When There’s Trouble: Fix, Don’t Spin

Posted by Rod Armstrong, December 7th, 2006

Reputation is important, especially for businesses and services.

Doubly so for Internet-based services (like Web Hosting), where literally thousands of hungry competitors are just a Google search away.

Keeping your reputation stellar is a fairly epic battle that gets exponentially tougher the bigger and more successful you become. Even when your business machine is well-oiled, running smoothly and you are pretty darn good at keeping just about everyone happy all of the time, it’s still very likely that something, somewhere can and will go wrong. And heaven forbid that many things go wrong in many different places.

When some obstacle eventually does come forth: whether your customer satisfaction levels start to drop off, you get a bad write-up in a magazine, or a lovely blogger singles you out as the devil, the most immediate tendency is to fly directly into Full-On State of Emergency mode.

This isn’t a bad thing. After all, years of positive reputation building can go down the drain with just a few negative blemishes. Negative word of mouth spreads ten times faster than positive. (I’m not sure if this is true exactly, but it sounds right.) Immediate response to the issue is critical. However, in this day and age, the first instinct to such a seemingly dire situation is often this: what do I say in response? How do I keep [whatever negative message] from spreading? How do I play damage control? How do I spin, manipulate, counteract, defend, attack, save face, foil, act the fool, et al.?

This indeed seems like a reasonable first instinct because this is often what we see from the big, established players. This is almost always their first response strategy to some type of public problem. Not to mention that we see the same from politicians, governments, media outlets, celebrities.

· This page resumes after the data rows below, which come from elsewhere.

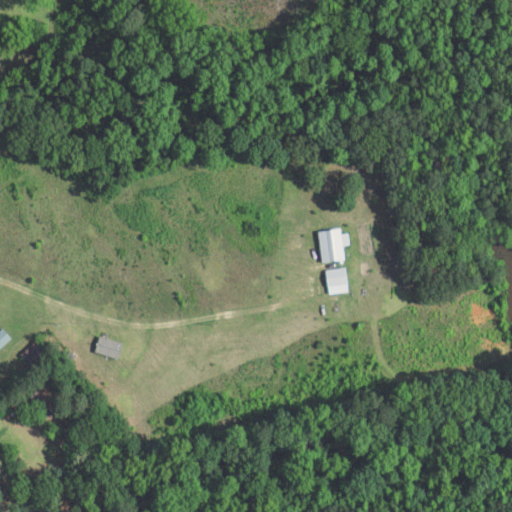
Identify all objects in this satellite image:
building: (330, 245)
building: (5, 338)
building: (108, 347)
building: (35, 351)
building: (42, 400)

So it might go without saying at this point, but Internet businesses don’t need to behave like giant corporations or celebrities. Unless you have dedicated PR people at your disposal (and well, even if you do), your first reaction to a possible Reputation Crisis shouldn’t be how you can spin your way out of it. It should be how you can fix it. If the bruise is public, you may even feel hurt and defensive. Keep an open mind towards criticism. When your first instinct is to defend your honor to the death, there may certainly be a valid suggestion hidden under even the most inflammatory and idiotic of critiques.

Save your resources for the problem itself, may that ever-curious Public Eye be damned.

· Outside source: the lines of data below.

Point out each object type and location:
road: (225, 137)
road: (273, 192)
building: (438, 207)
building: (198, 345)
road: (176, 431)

Reflect. Listen to your own clients and employees. Try to find the root cause of the issue, and fix it quickly before it becomes worse. And don’t talk about it. Except with your own customers, that is. They deserve the disclosure about how and why things are improving, and they will probably, hopefully, have your back even more when your reputation is again put to the test. Effectively and healthily dealing with a critical situation can speak volumes more than a little exaggerated bad gossip once everything is said and done.